Naturally, Dmitriy and Dylan spoke about some of the interesting subversions that Investment DAOs make on the traditional venture capital fund model, In Dylan’s own words:
“With multiparty digital asset management, you’re able to aggregate different sources of deal flow. DAOs do this naturally from the ground up and build bottom up... A scouting program is a good use case, because you can automate payouts.”
This model is almost the exact opposite of the traditional venture capital fund model, where several partners form a highly structured and hierarchical fund that requires a sizable minimum investment from LPs.
Aggregation of Expertise
A common theme explored in the panel was the aggregation of subject matter expertise that DAOs incentivize. As Dylan pointed out, one of the large innovations in the space is that you can suddenly have investment DAOs that wouldn’t have existed thematically because there likely wouldn’t be enough LPs to make high initial investments for very niche theses. As a result, we have seen investment DAOs with theses of supporting women, nonbinary people, and other underrepresented populations in web3, that would have been much less likely to form in traditional investment funds.
However, the concept of crowd sourcing decisions is not novel. Shiv reminded us that we refer to the general accuracy benefit of aggregating many informed participants' decisions as the "wisdom of the crowd" effect, and we see these benefits in markets every day.

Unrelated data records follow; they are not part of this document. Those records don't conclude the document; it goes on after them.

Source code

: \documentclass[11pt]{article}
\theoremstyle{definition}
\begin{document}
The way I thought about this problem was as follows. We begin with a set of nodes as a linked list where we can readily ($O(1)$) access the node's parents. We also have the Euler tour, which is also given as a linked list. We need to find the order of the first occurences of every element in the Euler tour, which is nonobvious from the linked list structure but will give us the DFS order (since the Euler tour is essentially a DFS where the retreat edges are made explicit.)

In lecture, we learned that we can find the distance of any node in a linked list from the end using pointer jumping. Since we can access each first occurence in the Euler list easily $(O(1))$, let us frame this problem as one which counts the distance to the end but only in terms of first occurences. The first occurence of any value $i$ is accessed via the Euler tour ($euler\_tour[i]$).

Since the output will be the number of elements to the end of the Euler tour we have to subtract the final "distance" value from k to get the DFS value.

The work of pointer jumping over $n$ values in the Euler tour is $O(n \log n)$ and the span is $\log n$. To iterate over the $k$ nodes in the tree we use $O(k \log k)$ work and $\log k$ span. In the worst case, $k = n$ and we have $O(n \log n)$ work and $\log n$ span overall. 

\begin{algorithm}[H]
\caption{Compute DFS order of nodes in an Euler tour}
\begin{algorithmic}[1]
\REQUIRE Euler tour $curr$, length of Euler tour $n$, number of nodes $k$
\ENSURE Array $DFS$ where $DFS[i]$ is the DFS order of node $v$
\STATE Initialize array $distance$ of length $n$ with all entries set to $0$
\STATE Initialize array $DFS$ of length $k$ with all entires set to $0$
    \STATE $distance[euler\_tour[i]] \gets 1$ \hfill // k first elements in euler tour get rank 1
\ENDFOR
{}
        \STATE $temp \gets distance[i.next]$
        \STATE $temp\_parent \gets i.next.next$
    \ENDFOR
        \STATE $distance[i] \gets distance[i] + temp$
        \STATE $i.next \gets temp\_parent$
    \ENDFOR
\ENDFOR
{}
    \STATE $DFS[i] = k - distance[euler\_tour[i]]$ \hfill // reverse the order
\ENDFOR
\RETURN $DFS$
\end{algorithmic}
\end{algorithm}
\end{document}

The collaboration that is formed in DAOs is one of their most defining attributes. People collaborate on a myriad of goals that tend to be more solitary endeavors outside of the web. This concept was referred to as Multiplayer X by Dmitriy. The thesis is that there is more value in doing just about anything you enjoy when you can share that experience and collaborate with others who are equally passionate about these topics.Through this digital collaboration, DAOs end up concentrating subject matter expertise on a wide set of niche domains.

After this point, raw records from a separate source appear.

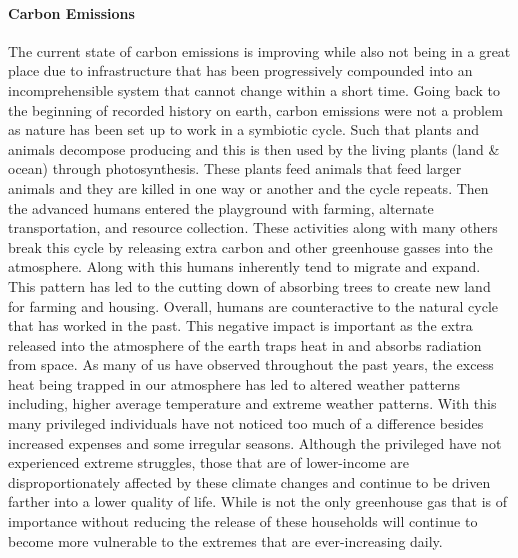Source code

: \documentclass[3p,sort]{elsarticle}
\begin{document}
\paragraph{Carbon Emissions} The current state of carbon emissions is improving while also not 
being in a great place due to infrastructure that has been progressively compounded into an 
incomprehensible system that cannot change within a short time. Going back to the beginning of 
recorded history on earth, carbon emissions
were not a problem as nature has been set up to work in a symbiotic cycle. Such that plants 
and animals decompose producing  and this  is then used by the living plants 
(land \& ocean) through photosynthesis. These plants feed animals that feed larger animals and 
they are killed in one way or another and the cycle repeats. Then the advanced humans entered 
the playground with farming, alternate transportation, and resource collection. These activities 
along with many others break this cycle by releasing extra carbon and other greenhouse gasses 
into the atmosphere. Along with this humans inherently tend to migrate and expand. 
This pattern has led to the cutting down of  absorbing trees to create new land for 
farming and housing. Overall, humans are counteractive to the natural cycle that has worked in 
the past. This negative impact is important as the extra released  into the atmosphere 
of the earth traps heat in and absorbs radiation from space. 
As many of us have observed throughout the past years, the excess heat being trapped in our 
atmosphere has led to altered weather patterns including, 
higher average temperature and extreme weather patterns. With this many privileged individuals 
have not noticed too much of a difference besides increased expenses and some irregular seasons. 
Although the privileged have not experienced extreme struggles, those that are of lower-income are 
disproportionately affected by these climate changes and continue to be driven farther into a lower 
quality of life. While  is not the only greenhouse gas that is of importance without reducing 
the release of  these households will continue to become more vulnerable to the extremes that 
are ever-increasing daily.

 \citep{carbon}

 
\end{document}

Shiv summarized this aggregation of niche collaboration very nicely:
“DAOs filter for all of the people with real passion and conviction.”
The aggregation of expertise via digital native collaboration is heavily related to the recent pattern of fractional work that we have seen grow within younger generations. Being a member of a DAO is much more conducive to fractional and flexible work by nature of being a digital first experience. At Decasonic, we believe collaboration drives innovation, and it is one of the reasons we are so excited about DAOs.